Am 16. und 19. August fand die zweite und dritte Sitzung statt, am 22. die vierte, die eine der wichtigsten war.

Der spanische Hof fand, dass Pimentel in den Zugeständnissen, die den Prinzen von Condé betrafen, zu weit gegangen war. Wie im Jahr 1656 verlangte man, dass der Prinz seine Statthalterschaften und Würden zurückerhalten müsste. Es war eine bemerkenswerte Ehrenfrage für den spanischen Hof, vielleicht auch eine des Ansehens, dass er seine Freunde nicht preisgab. Mazarin wieder fand es unvereinbar mit der Ehre und den Interessen des französischen Königs und verletzend für die Prinzen, die ihrer Pflicht treu geblieben, einen Mann, der Rebell und Hochverräter geworden, aufzunehmen als wäre nichts geschehen. Er stellte die Gegenforderung, dass Spanien das Haus Braganza im »aufständischen« Portugal anerkenne. Davon wollte Don Luis nichts hören. Er drohte, Condé Sardinien oder Neapel als selbständiges Fürstentum oder eines an der französischen Grenze in Flandern einzuräumen; der Prinz selbst wünschte für diesen Fall die Freigrafschaft Burgund zu erhalten.
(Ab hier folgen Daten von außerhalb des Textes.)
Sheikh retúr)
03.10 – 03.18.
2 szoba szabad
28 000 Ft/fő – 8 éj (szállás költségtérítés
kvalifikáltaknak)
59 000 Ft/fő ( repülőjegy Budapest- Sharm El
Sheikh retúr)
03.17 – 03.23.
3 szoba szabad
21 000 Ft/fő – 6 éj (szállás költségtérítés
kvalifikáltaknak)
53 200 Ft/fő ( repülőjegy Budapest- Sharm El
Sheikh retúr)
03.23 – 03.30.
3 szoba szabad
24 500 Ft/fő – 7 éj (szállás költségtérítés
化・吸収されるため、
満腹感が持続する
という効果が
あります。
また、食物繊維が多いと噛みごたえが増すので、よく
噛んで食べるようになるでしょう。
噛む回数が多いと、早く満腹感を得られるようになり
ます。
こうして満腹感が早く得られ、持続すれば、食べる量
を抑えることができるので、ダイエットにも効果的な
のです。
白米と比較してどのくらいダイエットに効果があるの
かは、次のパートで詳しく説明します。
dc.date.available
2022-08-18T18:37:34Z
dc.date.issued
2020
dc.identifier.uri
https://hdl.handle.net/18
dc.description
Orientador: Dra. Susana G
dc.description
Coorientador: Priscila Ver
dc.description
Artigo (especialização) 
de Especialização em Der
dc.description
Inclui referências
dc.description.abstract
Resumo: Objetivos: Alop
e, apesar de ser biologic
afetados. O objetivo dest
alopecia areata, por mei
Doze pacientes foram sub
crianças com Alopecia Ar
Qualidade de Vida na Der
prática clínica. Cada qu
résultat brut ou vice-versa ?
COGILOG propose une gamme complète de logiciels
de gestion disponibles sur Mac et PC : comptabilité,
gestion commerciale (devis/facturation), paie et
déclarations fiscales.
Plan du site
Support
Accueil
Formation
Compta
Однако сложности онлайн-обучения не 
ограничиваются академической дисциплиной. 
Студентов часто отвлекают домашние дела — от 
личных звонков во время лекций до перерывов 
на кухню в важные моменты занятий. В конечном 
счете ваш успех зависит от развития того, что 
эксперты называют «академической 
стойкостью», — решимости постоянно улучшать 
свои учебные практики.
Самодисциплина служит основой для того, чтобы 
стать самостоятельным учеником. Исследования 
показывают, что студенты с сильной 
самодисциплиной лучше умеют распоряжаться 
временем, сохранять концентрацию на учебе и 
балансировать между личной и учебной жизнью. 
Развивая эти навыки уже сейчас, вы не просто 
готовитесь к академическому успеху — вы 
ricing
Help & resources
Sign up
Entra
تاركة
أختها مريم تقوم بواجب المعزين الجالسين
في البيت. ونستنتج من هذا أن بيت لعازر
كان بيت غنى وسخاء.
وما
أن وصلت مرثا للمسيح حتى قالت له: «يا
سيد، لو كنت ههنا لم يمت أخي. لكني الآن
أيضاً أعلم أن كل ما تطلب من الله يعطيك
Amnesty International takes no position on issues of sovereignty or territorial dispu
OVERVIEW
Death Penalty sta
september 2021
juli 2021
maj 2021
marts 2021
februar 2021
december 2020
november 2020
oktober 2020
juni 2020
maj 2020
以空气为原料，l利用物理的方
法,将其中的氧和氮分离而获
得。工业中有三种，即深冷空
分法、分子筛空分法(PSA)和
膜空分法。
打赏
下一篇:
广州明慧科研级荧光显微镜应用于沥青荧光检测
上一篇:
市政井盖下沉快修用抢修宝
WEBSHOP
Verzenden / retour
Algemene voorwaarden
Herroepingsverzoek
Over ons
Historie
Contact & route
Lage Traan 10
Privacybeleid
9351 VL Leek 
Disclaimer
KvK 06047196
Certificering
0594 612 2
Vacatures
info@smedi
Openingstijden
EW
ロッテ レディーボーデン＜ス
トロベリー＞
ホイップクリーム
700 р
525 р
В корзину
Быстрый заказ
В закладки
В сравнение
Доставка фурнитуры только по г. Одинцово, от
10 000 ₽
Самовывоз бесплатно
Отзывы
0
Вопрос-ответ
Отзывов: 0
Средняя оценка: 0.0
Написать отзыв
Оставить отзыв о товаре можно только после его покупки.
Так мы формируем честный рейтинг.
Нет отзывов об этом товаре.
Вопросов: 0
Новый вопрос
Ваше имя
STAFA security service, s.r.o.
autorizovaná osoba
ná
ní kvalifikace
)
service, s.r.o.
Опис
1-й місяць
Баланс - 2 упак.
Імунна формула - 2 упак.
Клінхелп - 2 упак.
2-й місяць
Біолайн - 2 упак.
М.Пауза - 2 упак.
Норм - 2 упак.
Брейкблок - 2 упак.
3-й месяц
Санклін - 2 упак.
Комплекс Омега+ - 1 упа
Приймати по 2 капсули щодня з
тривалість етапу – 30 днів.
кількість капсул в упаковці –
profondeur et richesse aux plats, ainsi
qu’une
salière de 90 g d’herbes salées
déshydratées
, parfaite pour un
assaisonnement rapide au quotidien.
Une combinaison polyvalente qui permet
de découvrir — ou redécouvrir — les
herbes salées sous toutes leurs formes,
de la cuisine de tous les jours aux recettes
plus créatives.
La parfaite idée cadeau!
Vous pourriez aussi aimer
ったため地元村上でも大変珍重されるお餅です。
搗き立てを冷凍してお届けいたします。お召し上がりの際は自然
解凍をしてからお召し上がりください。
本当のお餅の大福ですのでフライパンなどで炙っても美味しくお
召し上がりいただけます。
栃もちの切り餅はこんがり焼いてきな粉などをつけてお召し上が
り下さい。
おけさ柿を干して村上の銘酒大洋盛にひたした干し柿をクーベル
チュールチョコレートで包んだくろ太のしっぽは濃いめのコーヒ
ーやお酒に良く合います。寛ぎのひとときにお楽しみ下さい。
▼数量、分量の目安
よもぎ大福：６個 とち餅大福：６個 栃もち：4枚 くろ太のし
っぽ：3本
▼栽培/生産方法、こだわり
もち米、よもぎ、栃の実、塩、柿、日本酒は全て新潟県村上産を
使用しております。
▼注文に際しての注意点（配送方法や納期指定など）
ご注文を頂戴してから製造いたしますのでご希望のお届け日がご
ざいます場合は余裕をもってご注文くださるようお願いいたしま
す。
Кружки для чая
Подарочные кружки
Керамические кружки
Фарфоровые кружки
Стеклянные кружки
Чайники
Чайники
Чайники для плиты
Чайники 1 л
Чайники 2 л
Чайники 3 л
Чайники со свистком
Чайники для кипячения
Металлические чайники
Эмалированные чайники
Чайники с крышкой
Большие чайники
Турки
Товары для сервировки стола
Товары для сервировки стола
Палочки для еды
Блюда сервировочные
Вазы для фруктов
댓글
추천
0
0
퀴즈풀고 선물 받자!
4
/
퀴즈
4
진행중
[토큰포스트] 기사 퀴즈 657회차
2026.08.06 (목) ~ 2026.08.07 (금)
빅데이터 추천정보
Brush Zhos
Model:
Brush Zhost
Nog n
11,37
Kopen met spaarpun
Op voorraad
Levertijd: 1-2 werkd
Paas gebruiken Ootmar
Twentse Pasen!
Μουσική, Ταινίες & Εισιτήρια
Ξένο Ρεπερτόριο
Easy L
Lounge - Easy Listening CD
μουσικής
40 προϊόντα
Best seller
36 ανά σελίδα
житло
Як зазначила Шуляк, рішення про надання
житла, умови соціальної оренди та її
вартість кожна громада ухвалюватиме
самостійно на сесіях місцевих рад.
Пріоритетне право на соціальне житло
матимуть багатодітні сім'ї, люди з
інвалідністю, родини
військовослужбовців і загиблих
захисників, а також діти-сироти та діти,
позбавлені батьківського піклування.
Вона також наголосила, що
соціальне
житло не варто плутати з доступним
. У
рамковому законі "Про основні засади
Mazarin gab – in der zehnten Sitzung – zuletzt nach, für greifbare Entschädigungen: die Spanier mussten auf weitere wichtige Plätze im Hennegau und in Luxemburg verzichten.

Die Artikel 79 bis 88 regeln Condés Stellung: »Nur aus Grossmut will der König von Frankreich vergessen, was er getan und ihn in Gnaden aufnehmen«; der Prinz erklärt, er »würde gerne sein Blut geben, das Geschehene ungetan zu machen«. Die Statthalterschaft der Guyenne erhielt er nicht zurück, die Stellung als Grossmeister des französischen Hofs nur für seinen Sohn. Auch allen seinen Anhängern wurde Verzeihung gewährt.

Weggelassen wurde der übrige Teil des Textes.